━━━ Records provided

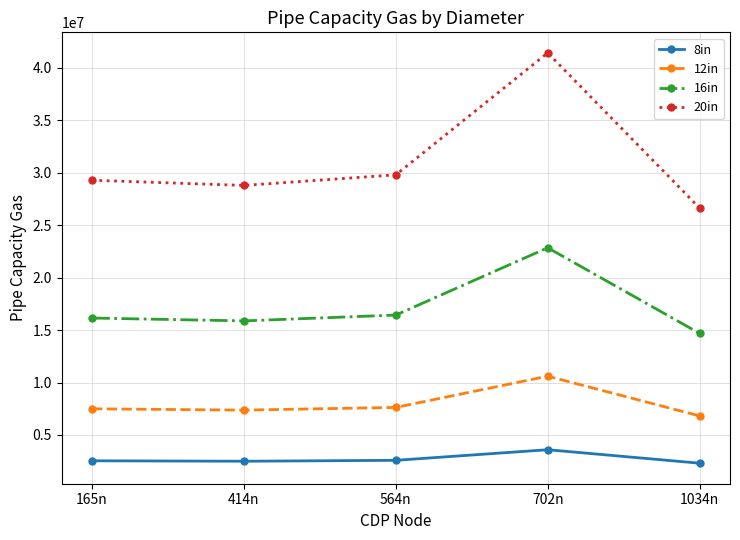

The 12in series shows 6816385.1 at 1034n. True or false?

True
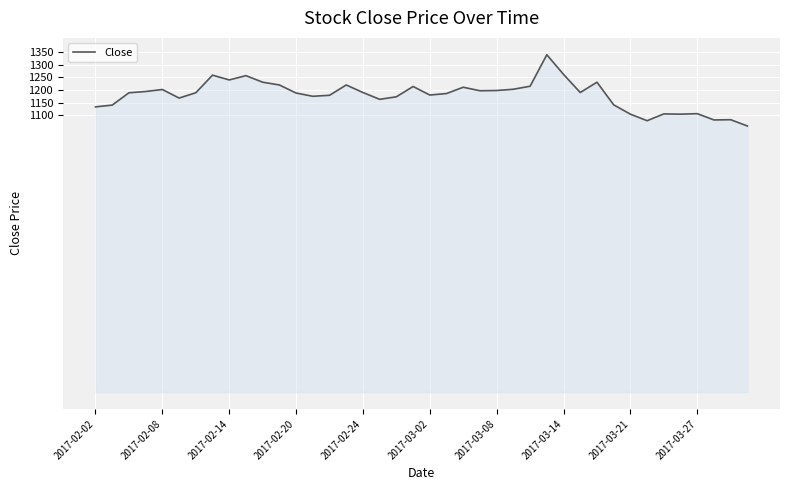

Is this an area chart (filled region under the line)?

Yes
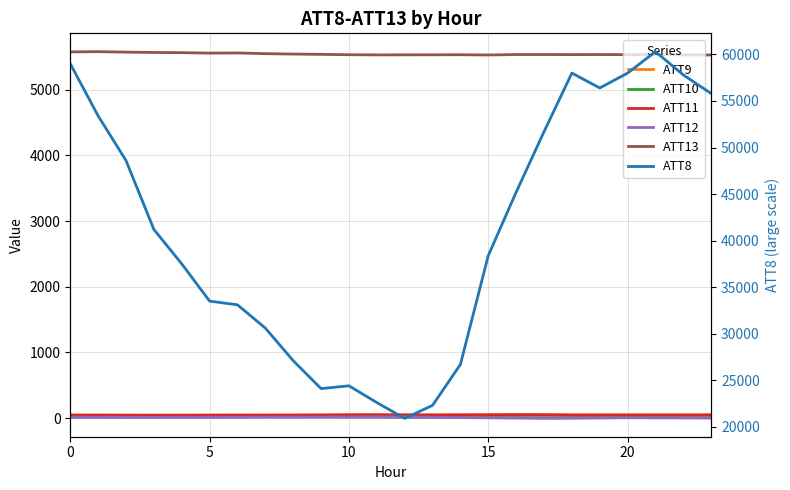

What is the difference between the ATT8 values at 7 and 22?

27200.0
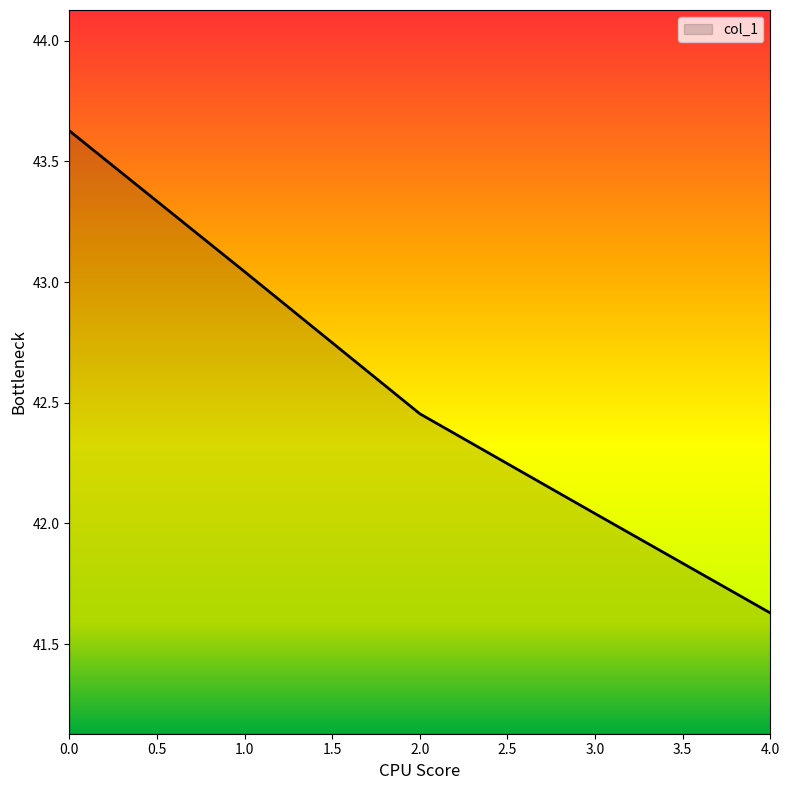

What is the sum of all values?

212.8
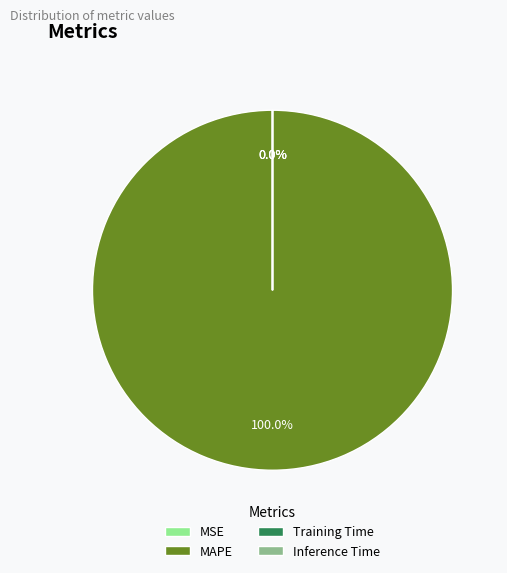

True or false: Inference Time accounts for 1% of the total.

False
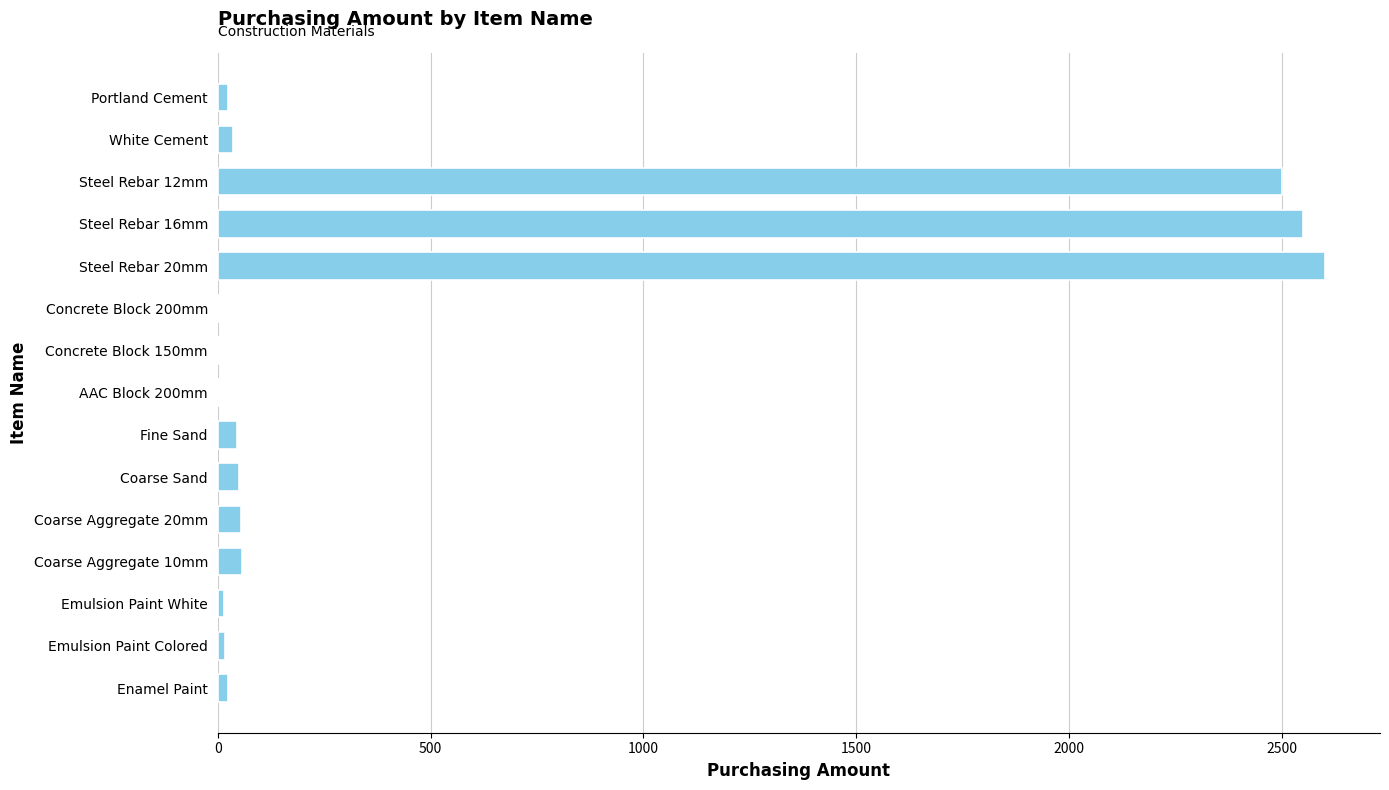

What is the sum of all values?

7986.5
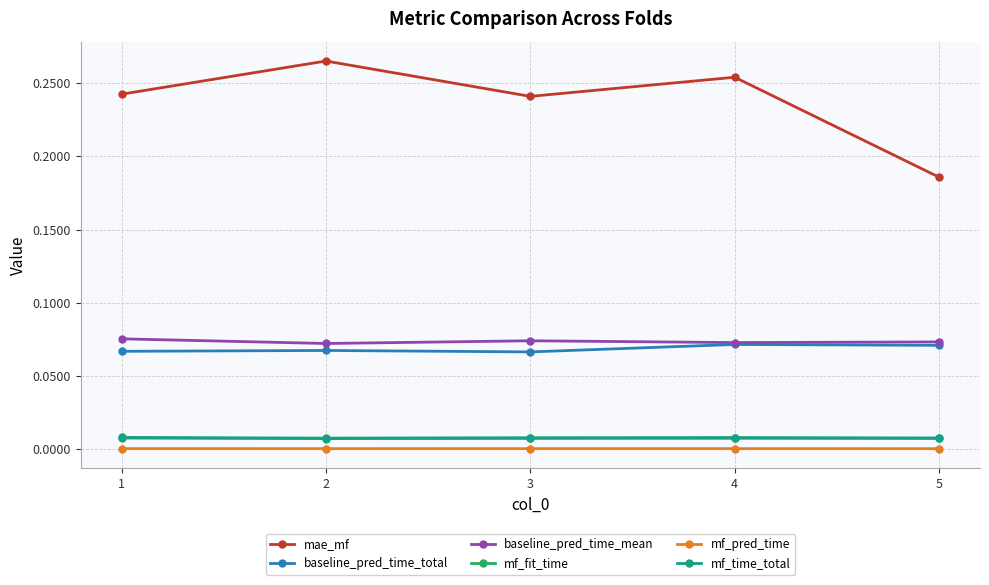

How many lines are shown in the chart?

6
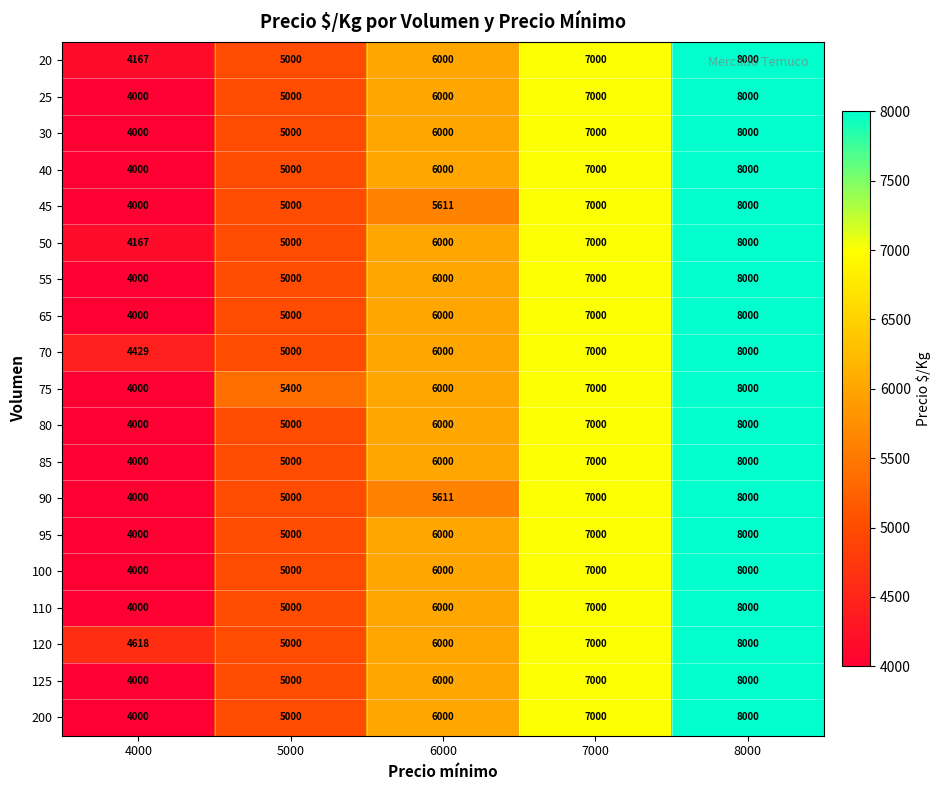

What value does the 95 series have at 6000?

6000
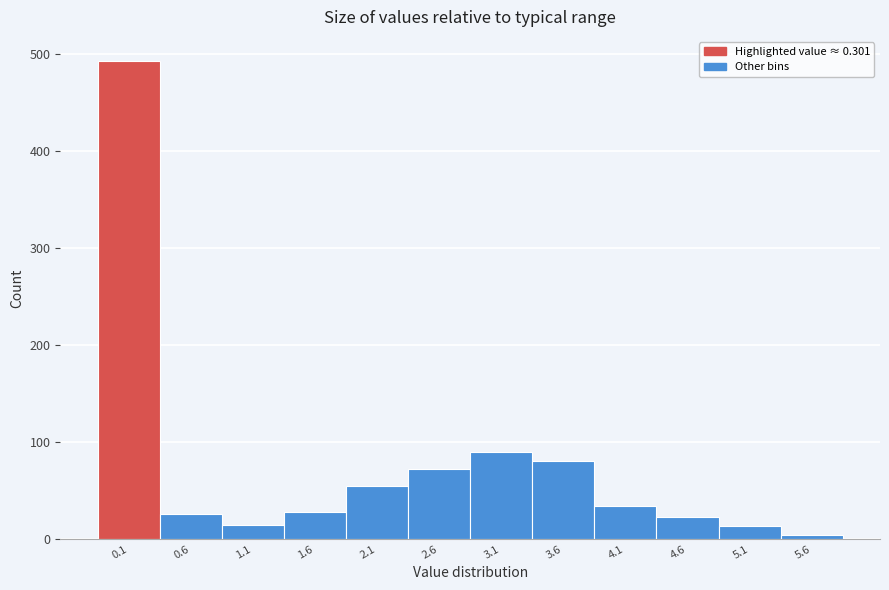

What is the greatest value displayed?

493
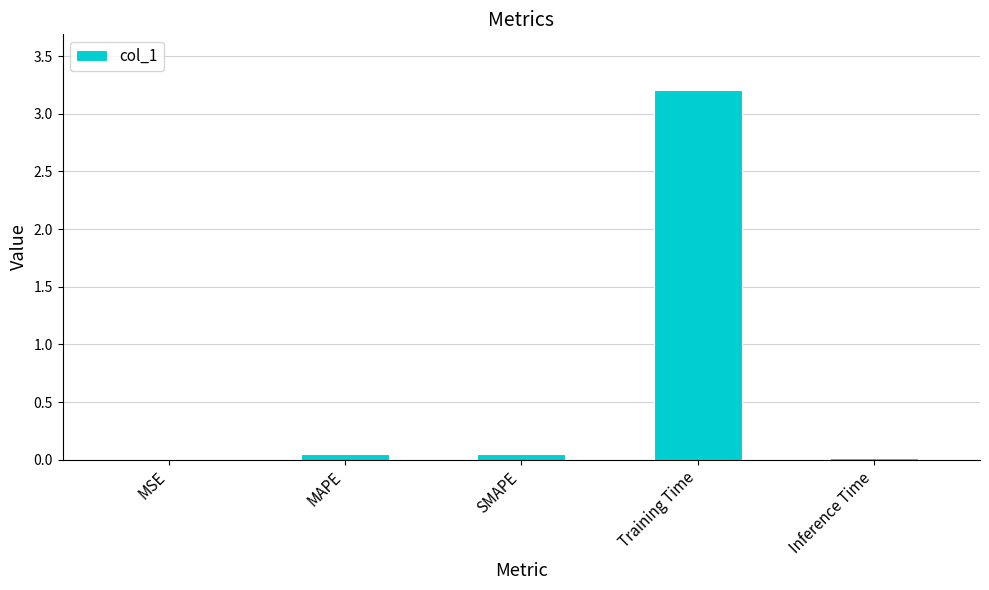

Are the bars horizontal?

No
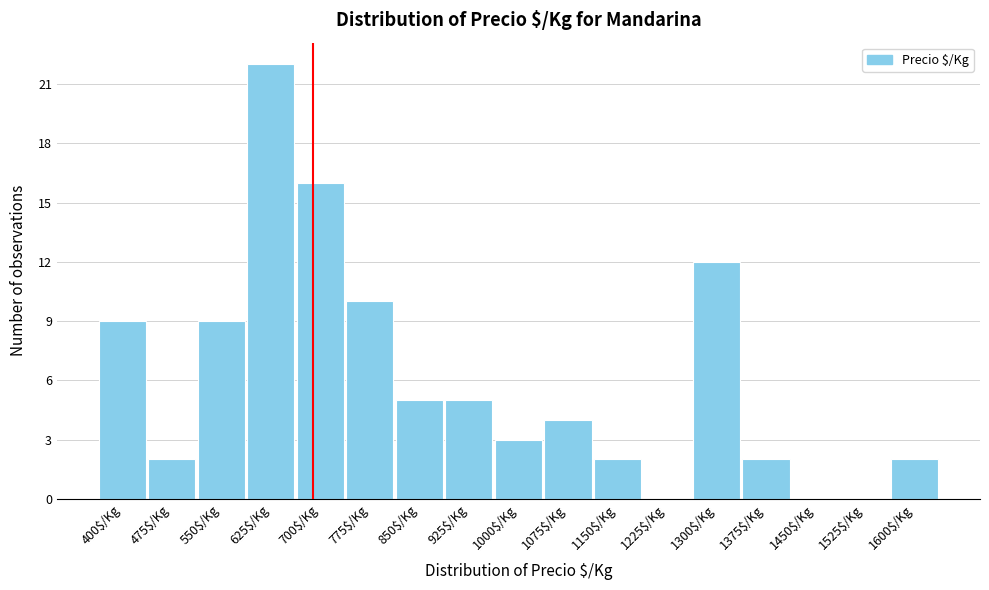

The value at 1300$/Kg is 5. True or false?

False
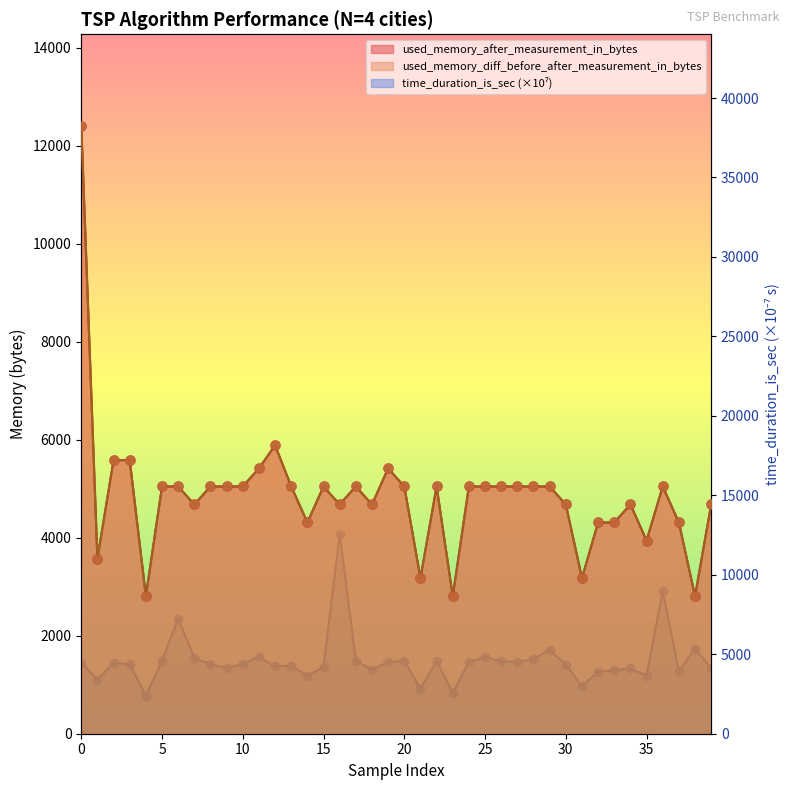

What are all the series names shown in the legend?

time_duration_is_sec, used_memory_after_measurement_in_bytes, used_memory_diff_before_after_measurement_in_bytes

━━━━━━

What is expected:
Format every line of the entries above as a JSON list of strings, one string per line, leaving out blank lines and the pictures.

Your response:
[
  "The 12in series shows 6816385.1 at 1034n. True or false?",
  "True",
  "Is this an area chart (filled region under the line)?",
  "Yes",
  "What is the difference between the ATT8 values at 7 and 22?",
  "27200.0",
  "What is the sum of all values?",
  "212.8",
  "True or false: Inference Time accounts for 1% of the total.",
  "False",
  "What is the sum of all values?",
  "7986.5",
  "How many lines are shown in the chart?",
  "6",
  "What value does the 95 series have at 6000?",
  "6000",
  "What is the greatest value displayed?",
  "493",
  "Are the bars horizontal?",
  "No",
  "The value at 1300$/Kg is 5. True or false?",
  "False",
  "What are all the series names shown in the legend?",
  "time_duration_is_sec, used_memory_after_measurement_in_bytes, used_memory_diff_before_after_measurement_in_bytes"
]